Request —
In the listing below, print exactly the lines between the line holding "Road safety rhymes" and the line holding "knowledge along with", inclusive, and no more.

Exercise material: Begin

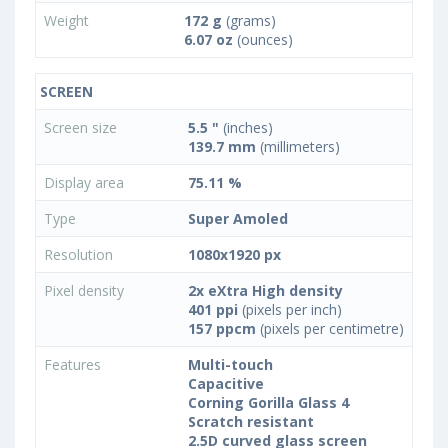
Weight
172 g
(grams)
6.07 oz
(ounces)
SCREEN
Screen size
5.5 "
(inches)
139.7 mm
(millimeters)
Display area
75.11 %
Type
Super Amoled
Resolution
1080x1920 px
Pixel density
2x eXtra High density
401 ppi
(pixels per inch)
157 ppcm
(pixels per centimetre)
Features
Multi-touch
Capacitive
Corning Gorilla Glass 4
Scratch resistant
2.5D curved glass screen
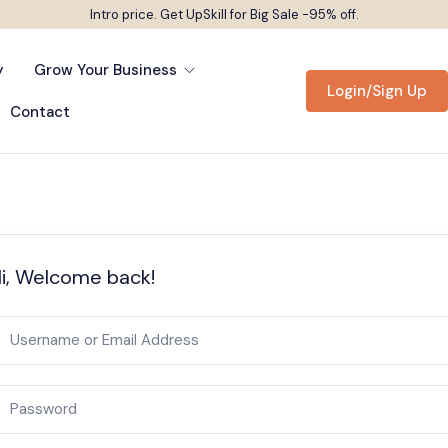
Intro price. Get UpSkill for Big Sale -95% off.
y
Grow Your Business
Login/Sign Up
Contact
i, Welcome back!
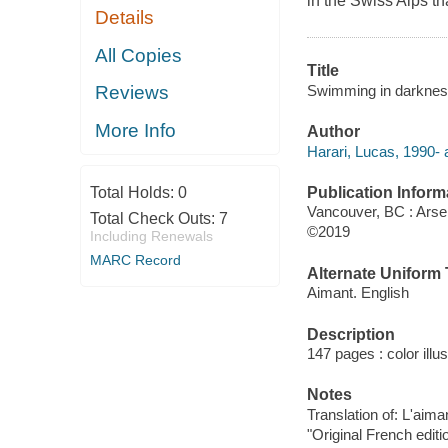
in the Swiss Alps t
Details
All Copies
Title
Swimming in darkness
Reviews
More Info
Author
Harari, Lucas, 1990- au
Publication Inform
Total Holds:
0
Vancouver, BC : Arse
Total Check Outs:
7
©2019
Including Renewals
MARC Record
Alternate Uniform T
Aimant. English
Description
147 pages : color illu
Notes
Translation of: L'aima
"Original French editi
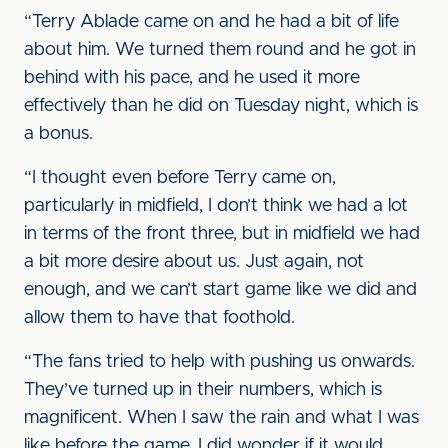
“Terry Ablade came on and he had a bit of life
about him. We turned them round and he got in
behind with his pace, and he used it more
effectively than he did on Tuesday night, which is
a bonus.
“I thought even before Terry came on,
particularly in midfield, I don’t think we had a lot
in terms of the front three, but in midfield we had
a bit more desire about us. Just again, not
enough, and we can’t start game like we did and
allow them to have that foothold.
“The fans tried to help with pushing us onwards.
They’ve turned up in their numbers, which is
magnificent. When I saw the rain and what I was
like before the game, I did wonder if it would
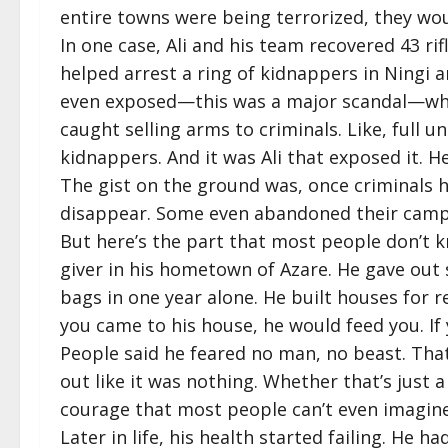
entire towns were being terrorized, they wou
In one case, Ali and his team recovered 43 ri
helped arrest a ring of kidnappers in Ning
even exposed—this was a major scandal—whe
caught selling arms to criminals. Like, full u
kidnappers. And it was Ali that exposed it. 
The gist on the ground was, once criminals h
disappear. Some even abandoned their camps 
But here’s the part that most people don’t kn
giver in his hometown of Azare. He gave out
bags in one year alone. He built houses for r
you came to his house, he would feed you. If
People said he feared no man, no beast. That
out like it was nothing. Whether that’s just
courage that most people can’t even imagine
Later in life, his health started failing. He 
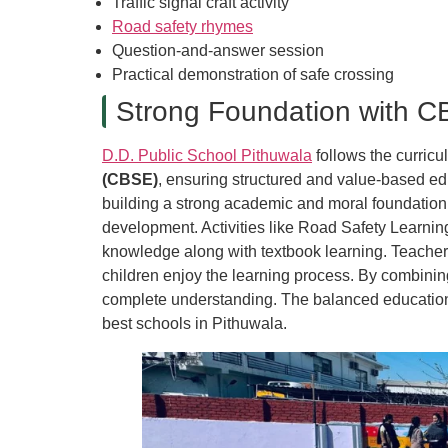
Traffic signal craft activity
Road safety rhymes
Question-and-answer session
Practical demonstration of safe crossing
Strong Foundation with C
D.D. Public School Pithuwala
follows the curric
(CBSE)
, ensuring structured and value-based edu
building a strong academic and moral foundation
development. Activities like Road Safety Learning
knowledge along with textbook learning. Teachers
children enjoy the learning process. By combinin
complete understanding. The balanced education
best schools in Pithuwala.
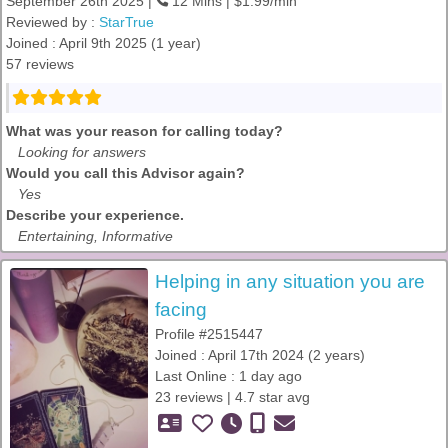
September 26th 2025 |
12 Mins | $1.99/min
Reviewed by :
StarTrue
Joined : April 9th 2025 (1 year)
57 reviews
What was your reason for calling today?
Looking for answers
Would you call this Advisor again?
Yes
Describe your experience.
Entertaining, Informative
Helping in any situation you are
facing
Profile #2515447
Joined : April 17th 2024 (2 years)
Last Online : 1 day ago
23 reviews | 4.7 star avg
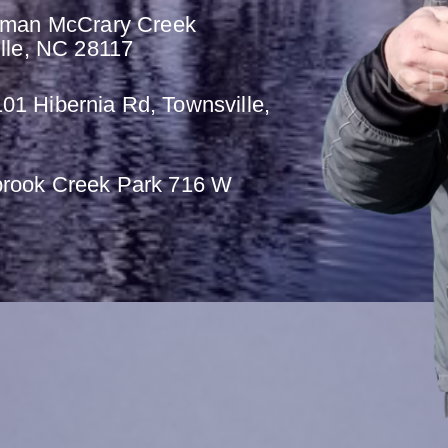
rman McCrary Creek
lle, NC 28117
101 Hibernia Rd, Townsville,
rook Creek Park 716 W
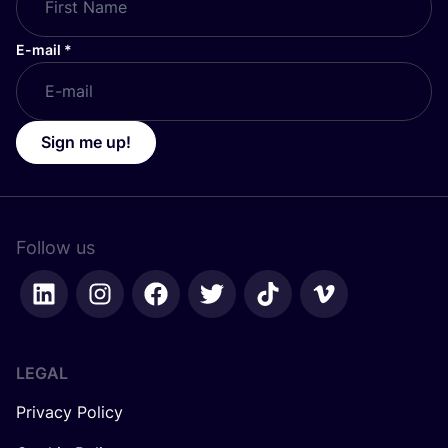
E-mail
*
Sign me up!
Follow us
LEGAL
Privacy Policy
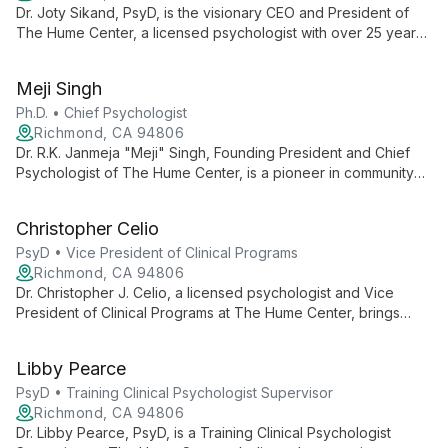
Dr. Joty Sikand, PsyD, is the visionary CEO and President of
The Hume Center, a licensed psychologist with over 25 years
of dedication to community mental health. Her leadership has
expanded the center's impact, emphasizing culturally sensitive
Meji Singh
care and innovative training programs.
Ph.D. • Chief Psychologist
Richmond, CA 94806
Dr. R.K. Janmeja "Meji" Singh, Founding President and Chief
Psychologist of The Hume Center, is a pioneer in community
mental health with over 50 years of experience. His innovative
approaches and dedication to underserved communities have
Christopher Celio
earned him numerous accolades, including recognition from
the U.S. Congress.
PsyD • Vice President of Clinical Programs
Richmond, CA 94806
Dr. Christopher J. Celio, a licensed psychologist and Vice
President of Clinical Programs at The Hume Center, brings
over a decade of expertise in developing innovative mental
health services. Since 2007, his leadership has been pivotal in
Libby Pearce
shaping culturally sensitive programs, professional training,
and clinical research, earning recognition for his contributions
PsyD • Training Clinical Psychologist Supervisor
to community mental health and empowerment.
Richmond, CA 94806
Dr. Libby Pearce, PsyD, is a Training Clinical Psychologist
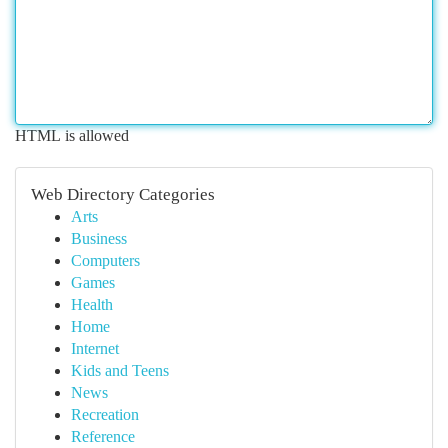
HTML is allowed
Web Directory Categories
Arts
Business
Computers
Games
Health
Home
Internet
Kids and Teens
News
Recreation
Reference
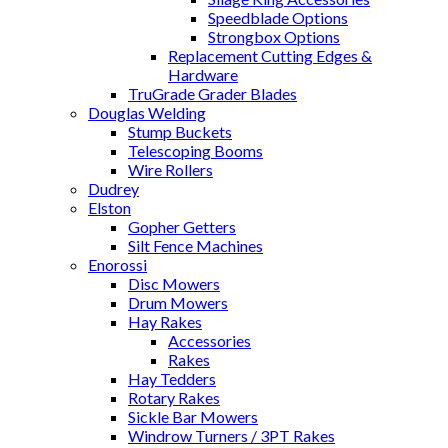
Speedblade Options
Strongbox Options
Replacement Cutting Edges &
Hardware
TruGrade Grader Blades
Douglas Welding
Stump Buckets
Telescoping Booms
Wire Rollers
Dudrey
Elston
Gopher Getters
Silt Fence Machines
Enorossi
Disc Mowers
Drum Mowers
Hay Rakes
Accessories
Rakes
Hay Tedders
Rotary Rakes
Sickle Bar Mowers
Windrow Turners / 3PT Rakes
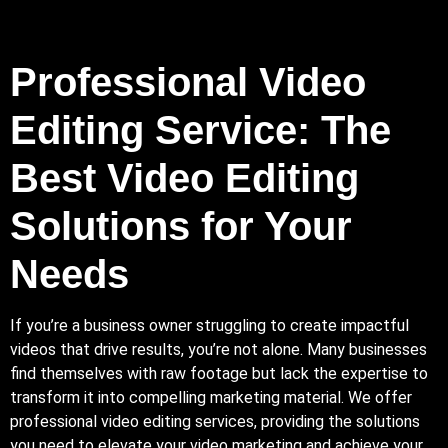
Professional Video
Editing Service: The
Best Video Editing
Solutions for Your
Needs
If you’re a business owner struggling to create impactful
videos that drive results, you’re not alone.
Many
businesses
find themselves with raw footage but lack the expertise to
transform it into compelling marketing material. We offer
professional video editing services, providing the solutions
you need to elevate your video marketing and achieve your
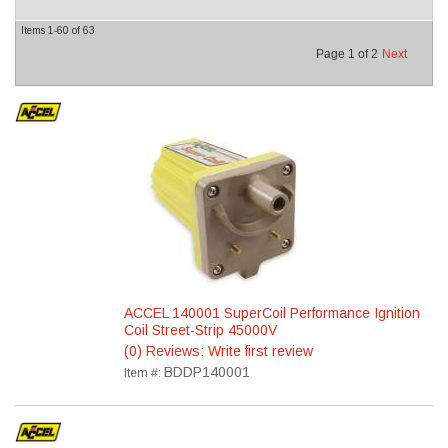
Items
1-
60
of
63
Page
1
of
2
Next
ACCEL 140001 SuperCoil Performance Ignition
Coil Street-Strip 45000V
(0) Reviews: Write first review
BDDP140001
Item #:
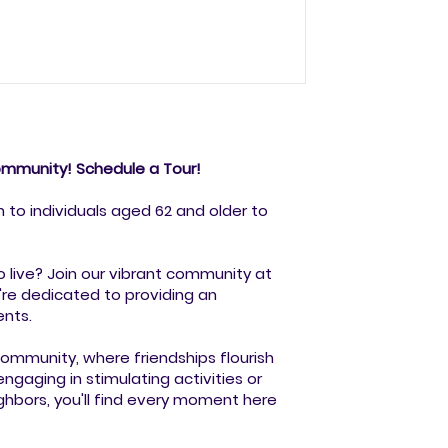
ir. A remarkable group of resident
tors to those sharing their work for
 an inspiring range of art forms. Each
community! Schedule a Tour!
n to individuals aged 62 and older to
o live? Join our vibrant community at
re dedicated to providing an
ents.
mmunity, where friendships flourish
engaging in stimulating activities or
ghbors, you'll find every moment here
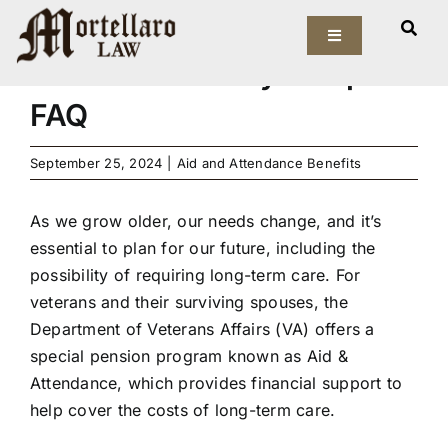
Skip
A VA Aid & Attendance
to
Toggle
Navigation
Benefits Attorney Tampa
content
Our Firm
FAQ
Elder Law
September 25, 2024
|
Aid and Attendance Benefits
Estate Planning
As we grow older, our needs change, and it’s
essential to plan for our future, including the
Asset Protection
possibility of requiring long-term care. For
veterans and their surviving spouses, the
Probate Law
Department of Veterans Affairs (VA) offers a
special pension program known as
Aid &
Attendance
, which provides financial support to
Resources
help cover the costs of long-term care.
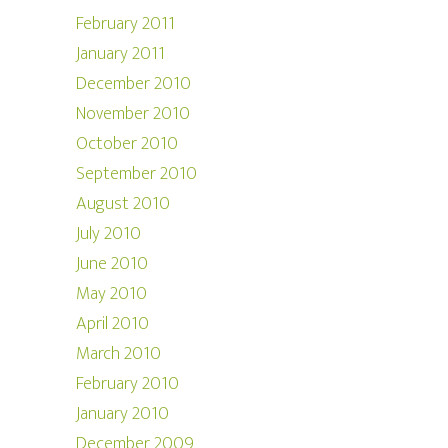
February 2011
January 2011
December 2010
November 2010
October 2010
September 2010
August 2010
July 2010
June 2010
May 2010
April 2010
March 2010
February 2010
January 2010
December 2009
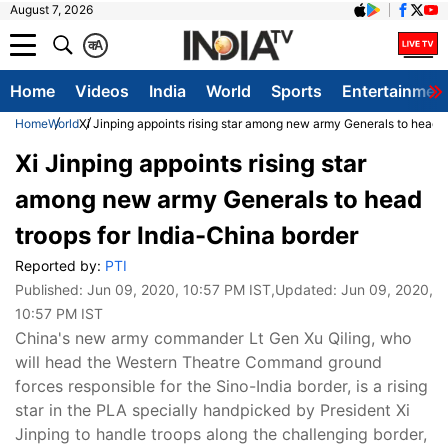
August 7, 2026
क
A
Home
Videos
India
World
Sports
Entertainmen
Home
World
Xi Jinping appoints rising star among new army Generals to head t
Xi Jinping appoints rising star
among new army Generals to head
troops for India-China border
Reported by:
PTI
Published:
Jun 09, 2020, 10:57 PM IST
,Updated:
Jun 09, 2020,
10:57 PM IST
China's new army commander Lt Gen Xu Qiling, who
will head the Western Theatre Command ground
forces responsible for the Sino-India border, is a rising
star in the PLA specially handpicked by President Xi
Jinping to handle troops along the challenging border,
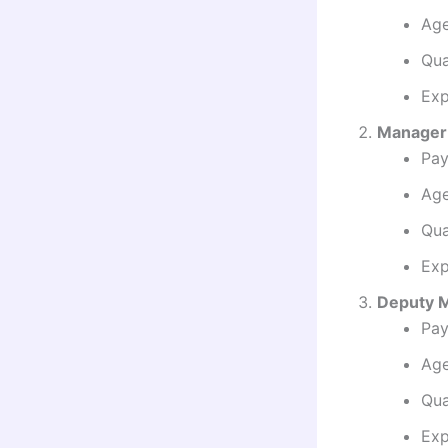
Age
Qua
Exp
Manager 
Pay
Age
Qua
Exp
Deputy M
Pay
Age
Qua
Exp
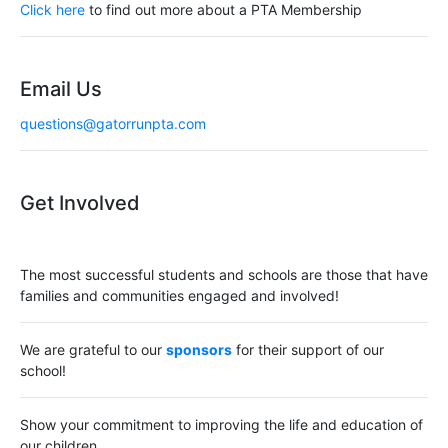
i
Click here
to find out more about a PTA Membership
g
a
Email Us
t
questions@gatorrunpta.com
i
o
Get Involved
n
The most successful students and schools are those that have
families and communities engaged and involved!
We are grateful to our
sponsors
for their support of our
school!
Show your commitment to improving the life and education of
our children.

Exercise material: End

Answer to this task —
Road safety rhymes
Question-and-answer session
Practical demonstration of safe crossing
Strong Foundation with C
D.D. Public School Pithuwala
follows the curric
(CBSE)
, ensuring structured and value-based edu
building a strong academic and moral foundation
development. Activities like Road Safety Learning
knowledge along with textbook learning. Teachers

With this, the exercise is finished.